We then decided to go get a view of the city from on high. MontParnasse Tower is the highest skyscraper, really the only skyscraper, in Paris. Apparently it is not well liked by most Parisiennes. It does stick out from the surrounding charming older and much smaller buildings. It offers an excellent view of Paris from the air, and that includes the Eiffel Tower. I would've loved to time our visit to the 56th floor of this 59 floor building to be in the evening or at night, but almost everything closes up around 6 pm. The view was spectacular. I took many pictures, was able to identify many of the landmarks and we saw some interesting things.
We ended up going to one we saw from the tower next. A cemetery. I am sure there are some famous people buried there, we did see the tombstone of Sartre and his wife. There were some amazing family crypts and mini monuments. Many of the graves dated back to the 1800s, didn't see anything older than than. There were some disturbing things too. One tomb had the picture of a baby that had died at the age of 2. Another had an inscription of several people, the last not including the date of death. The tomb is waiting for her to join her husband who is buried there.
We then found our way to the base of the Tour d'Eiffel.
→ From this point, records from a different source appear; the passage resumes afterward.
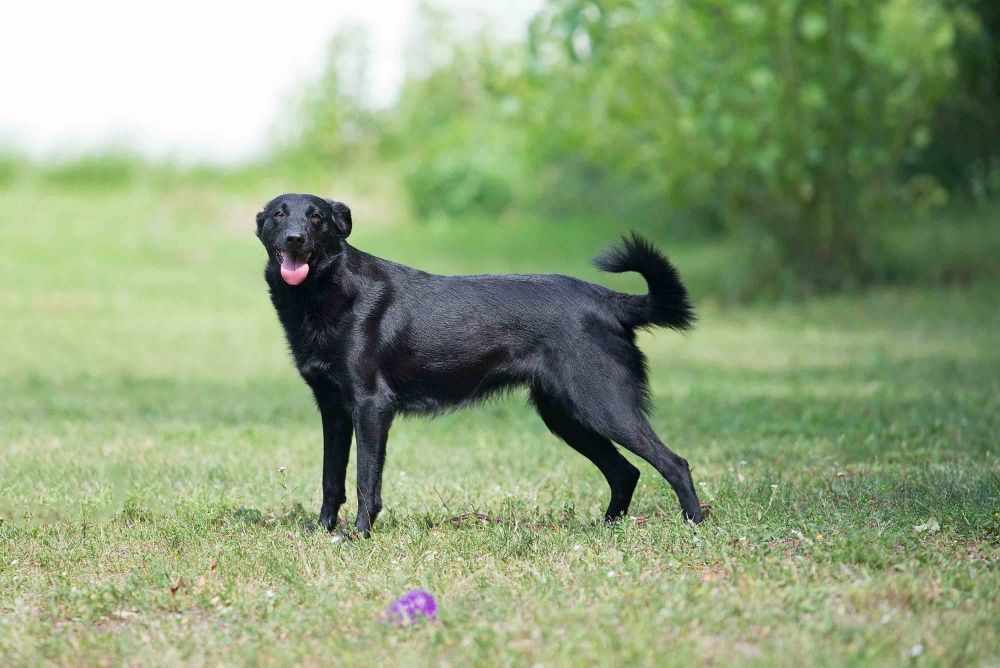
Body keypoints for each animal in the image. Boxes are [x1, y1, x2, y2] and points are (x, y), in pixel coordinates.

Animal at [262, 193, 708, 536]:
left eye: (316, 216)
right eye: (278, 215)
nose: (295, 239)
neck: (325, 293)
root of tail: (608, 300)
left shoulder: (371, 408)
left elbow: (364, 480)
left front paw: (359, 535)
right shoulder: (333, 410)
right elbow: (330, 479)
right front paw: (323, 531)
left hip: (605, 405)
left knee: (675, 463)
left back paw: (695, 525)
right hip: (566, 416)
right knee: (625, 473)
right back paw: (607, 528)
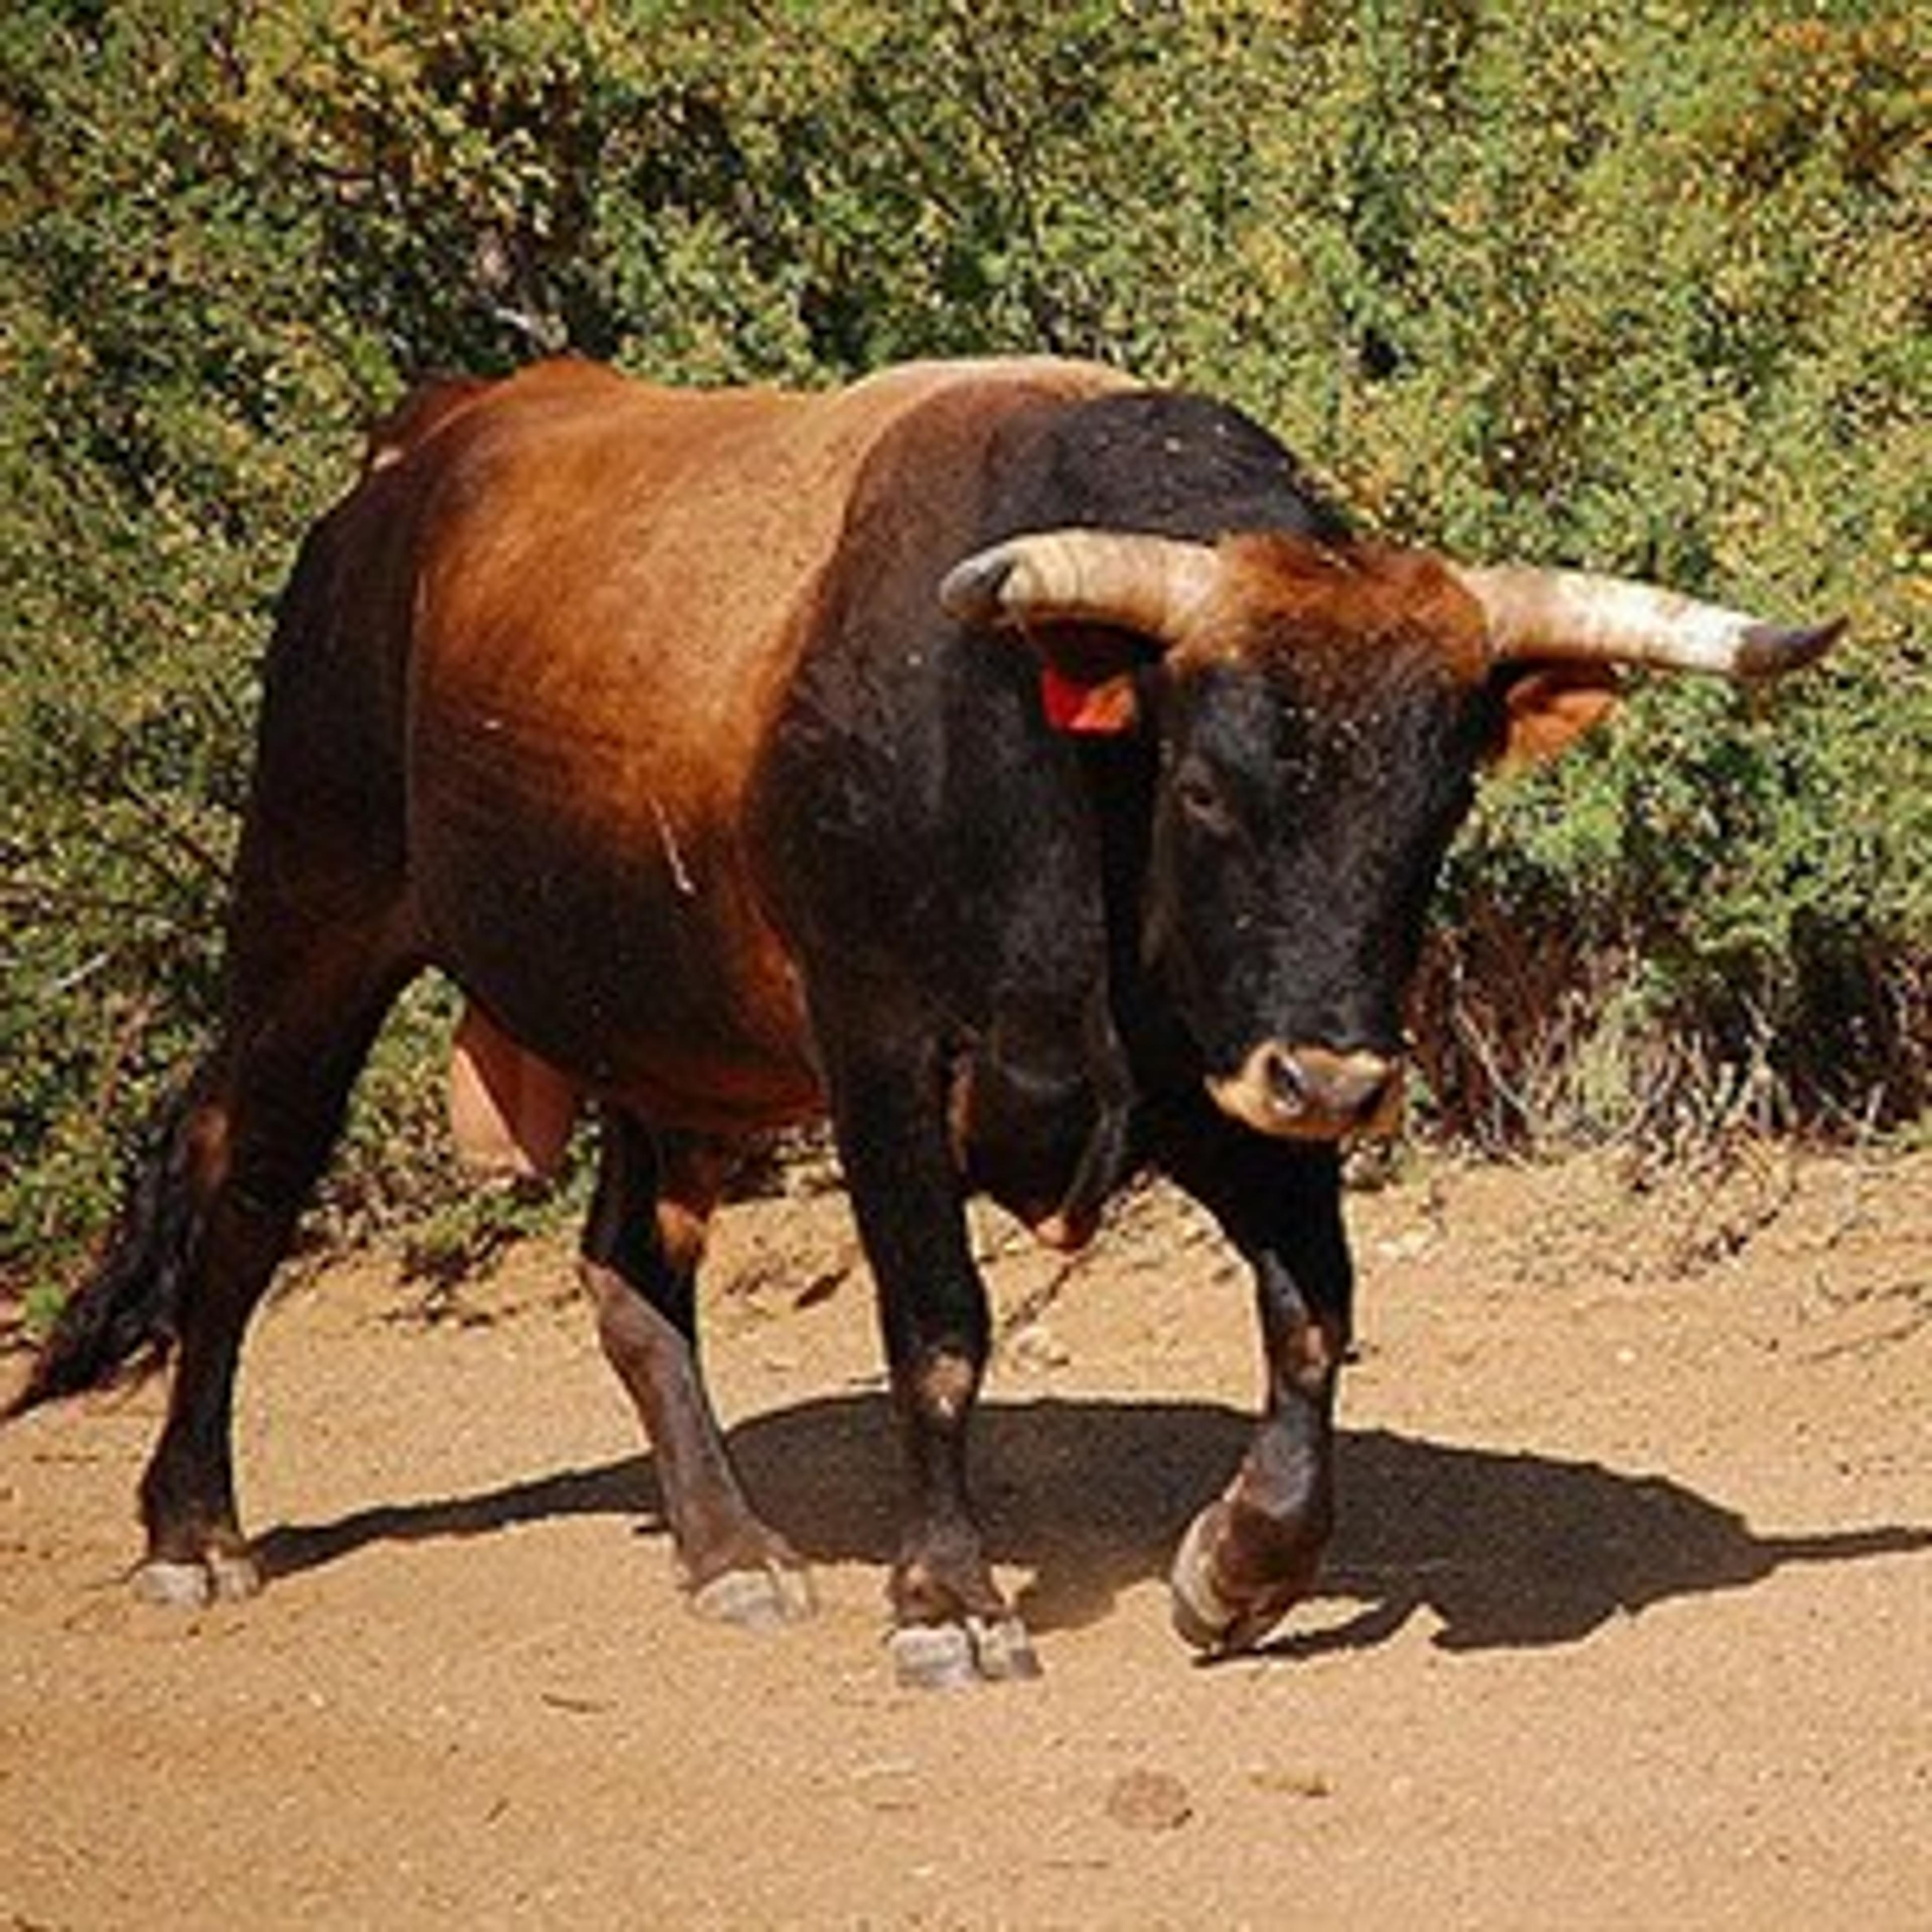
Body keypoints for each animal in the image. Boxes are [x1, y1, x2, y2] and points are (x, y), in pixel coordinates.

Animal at [9, 355, 1841, 1686]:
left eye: (1440, 803)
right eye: (1206, 784)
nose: (1337, 1076)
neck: (1052, 771)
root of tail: (425, 449)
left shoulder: (1207, 1076)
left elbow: (1315, 1314)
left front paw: (1238, 1567)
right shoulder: (888, 1054)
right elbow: (942, 1328)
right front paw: (950, 1601)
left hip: (665, 1042)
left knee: (629, 1273)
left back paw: (731, 1553)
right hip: (311, 923)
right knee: (245, 1206)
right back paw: (193, 1531)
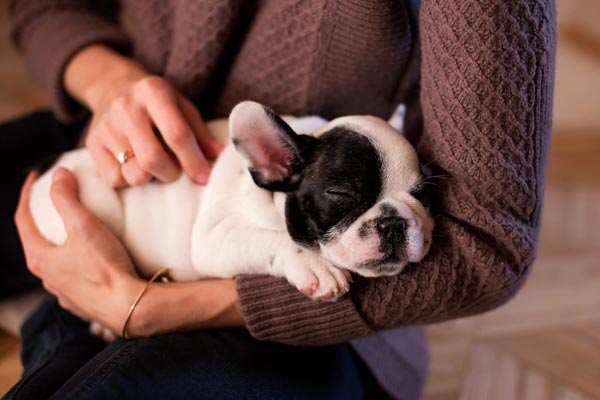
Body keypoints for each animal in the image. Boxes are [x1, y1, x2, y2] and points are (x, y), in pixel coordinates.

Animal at [28, 100, 434, 300]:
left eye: (422, 195)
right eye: (341, 194)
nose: (393, 222)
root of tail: (47, 167)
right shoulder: (215, 235)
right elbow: (273, 239)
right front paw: (315, 265)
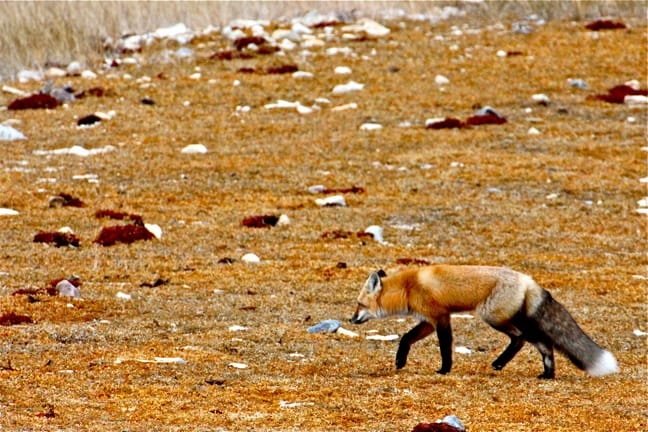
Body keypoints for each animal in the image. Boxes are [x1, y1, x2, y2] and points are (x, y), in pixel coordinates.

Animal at [350, 264, 616, 380]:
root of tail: (529, 280)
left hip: (494, 317)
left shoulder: (440, 317)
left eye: (359, 304)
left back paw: (504, 364)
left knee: (526, 340)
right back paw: (545, 373)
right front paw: (400, 361)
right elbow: (406, 338)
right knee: (540, 344)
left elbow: (445, 347)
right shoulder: (428, 320)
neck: (408, 287)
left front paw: (445, 370)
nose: (351, 319)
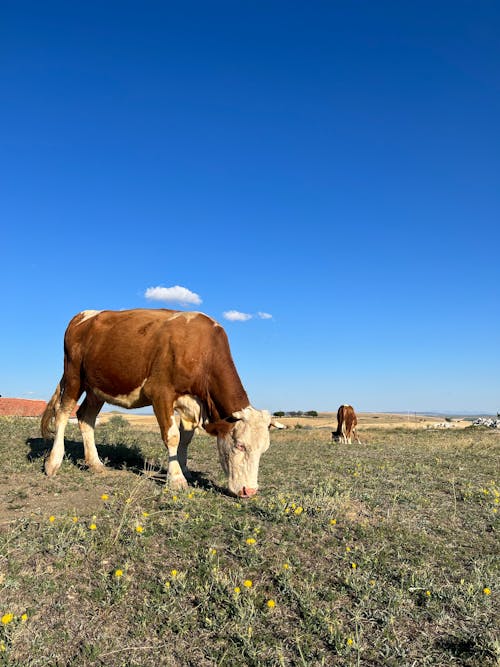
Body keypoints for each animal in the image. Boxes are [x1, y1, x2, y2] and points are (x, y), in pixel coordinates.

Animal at [42, 308, 286, 496]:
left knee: (85, 417)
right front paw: (176, 479)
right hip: (74, 375)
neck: (201, 351)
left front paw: (185, 469)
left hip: (97, 387)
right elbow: (172, 437)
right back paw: (53, 462)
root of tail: (83, 315)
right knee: (62, 413)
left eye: (264, 449)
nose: (249, 491)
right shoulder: (161, 393)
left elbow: (186, 439)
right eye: (240, 445)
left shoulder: (191, 404)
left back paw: (96, 464)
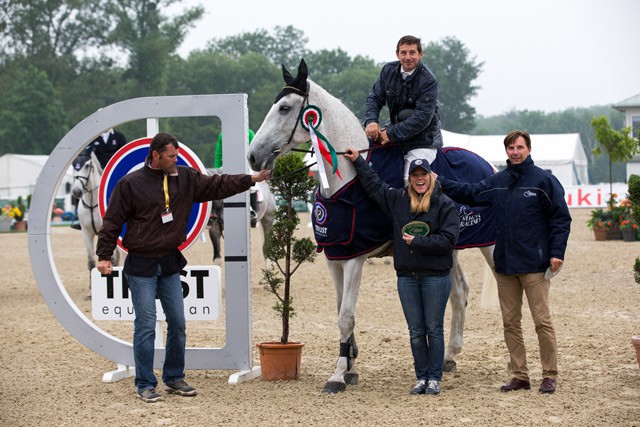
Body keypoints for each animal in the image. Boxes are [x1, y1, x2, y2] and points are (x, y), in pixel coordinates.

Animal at [248, 60, 498, 394]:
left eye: (285, 107)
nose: (253, 156)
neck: (347, 179)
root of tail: (488, 166)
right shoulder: (335, 258)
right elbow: (340, 308)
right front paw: (350, 367)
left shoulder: (355, 258)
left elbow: (346, 316)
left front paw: (337, 376)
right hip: (451, 249)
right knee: (460, 292)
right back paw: (450, 358)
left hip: (491, 245)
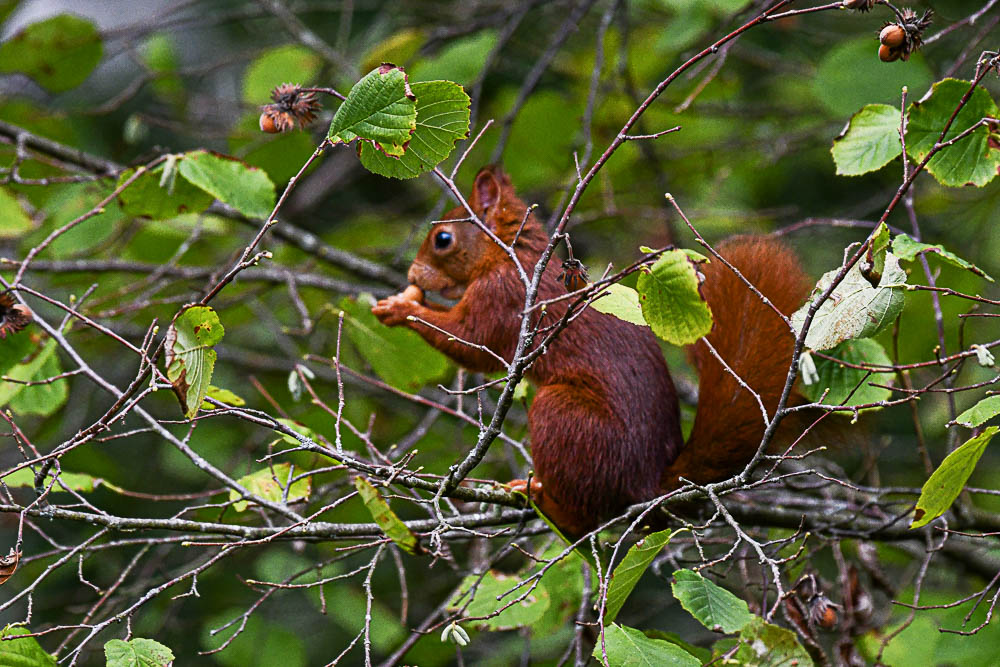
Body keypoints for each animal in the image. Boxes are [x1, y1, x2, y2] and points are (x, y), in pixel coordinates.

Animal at [372, 167, 808, 536]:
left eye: (443, 239)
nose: (412, 275)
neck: (510, 256)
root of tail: (648, 485)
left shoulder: (504, 296)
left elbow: (468, 340)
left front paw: (400, 308)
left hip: (565, 416)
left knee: (581, 516)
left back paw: (540, 496)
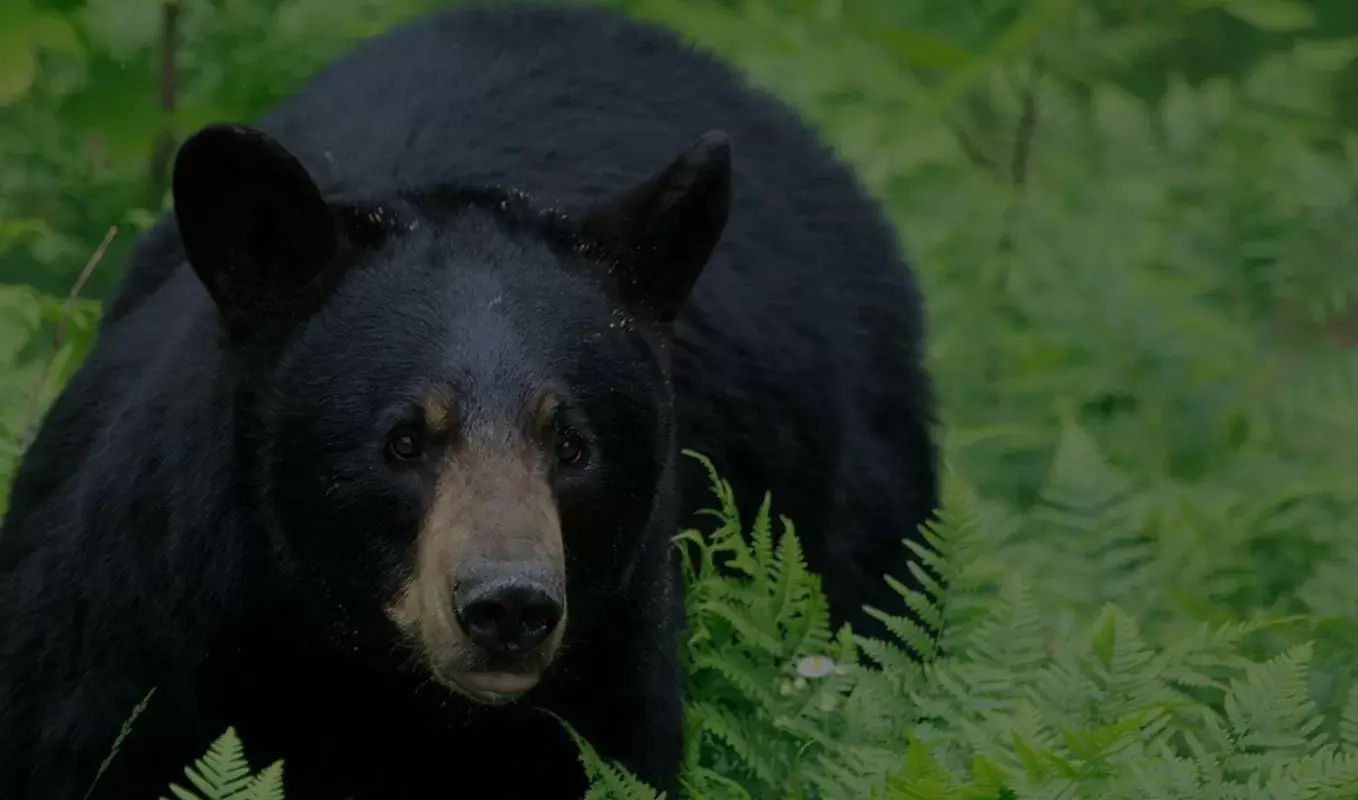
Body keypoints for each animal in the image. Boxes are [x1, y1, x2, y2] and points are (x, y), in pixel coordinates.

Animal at [0, 3, 937, 799]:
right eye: (403, 441)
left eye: (573, 445)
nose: (508, 606)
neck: (369, 689)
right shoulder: (135, 642)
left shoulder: (611, 681)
It is huge, it is amazing, and it is popular. They only had two of the pillars open for letting sightseers up, one of the elevators was down to the upper level, making the lines even longer than usual. I would love to go up the tower, especially after dark, but I hate standing in lines as it is, and with a city full of sites to see I feel like my time is better spent elsewhere. We took many pictures from close up and far away.
We then proceeded to look for a restaurant that was supposed to be close by that one of SK's coworkers recommended. We didn't find it, but we did find some good food anyway.
We then returned to the base of the Eiffel tower to watch it as it was lit up in preparation for the light show. In my opinion, the Eiffel tower is best viewed at dusk, from below. They light it up from inside, you can see the intricate iron work and beams that make up the structure. And the orange-ish lights contrast with the cerulean sky to an amazing effect. We then proceeded toward home.
Coming home that night, after a long day of random exploration, we were tired and ready to collapse satisfied with our accomplishments.